The IPS region would be stimulated even if the object was not there, said
Eckstein, but the pattern of activity would not be the same as it would had the
object actually existed in the scene. The pattern of activity was consistent,
even though the 368 different objects the subjects searched for were defined by
very different visual features. This, Eckstein said, indicates that IPS did not
rely on the presence of any fixed feature to determine the presence or absence
of various objects. Other visual regions did not show this consistent pattern of
activity across objects.
"As you go further up in processing, the neurons are less interested in a
specific feature, but they're more interested in whatever is behaviorally
relevant to you at the moment," said Eckstein. Thus, a search for an apple, for
instance, would make red, green, and rounded shapes relevant. If the search was
for your car keys, the interparietal sulcus would now be interested in gold,
silver, and key-type shapes and not interested in green, red, and rounded
shapes.
"For visual search to be efficient, we want those visual features related to
what we are looking for to elicit strong responses in our brain and not others
that are not related to our search, and are distracting," Eckstein added. "Our
results suggest that this is what is achieved in the intraparietal sulcus, and
allows for efficient visual search."
For Eckstein and colleagues, these findings are just the tip of the iceberg.
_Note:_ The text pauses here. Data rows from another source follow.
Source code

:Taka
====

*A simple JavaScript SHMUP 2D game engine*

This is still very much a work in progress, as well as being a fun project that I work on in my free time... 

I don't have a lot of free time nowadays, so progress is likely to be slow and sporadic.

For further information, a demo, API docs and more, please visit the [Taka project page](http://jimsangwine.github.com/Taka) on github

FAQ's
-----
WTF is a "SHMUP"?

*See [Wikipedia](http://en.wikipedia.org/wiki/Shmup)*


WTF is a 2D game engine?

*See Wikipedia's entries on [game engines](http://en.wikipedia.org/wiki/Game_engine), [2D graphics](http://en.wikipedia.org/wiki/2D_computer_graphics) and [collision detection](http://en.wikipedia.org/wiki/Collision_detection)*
Future research will dig more deeply into the seemingly simple yet essential
ability of humans to do a visual search and how they can use the layout of a
scene to guide their search.
"What we're trying to really understand is what other mechanisms or strategies
the brain has to make searches efficient and easy," said Eckstein. "What part of
the brain is doing that?"
Research on this study was also conducted by Tim Preston, Koel Das, Barry
Giesbrecht, and first author Fei Guo, all from UC Santa Barbara.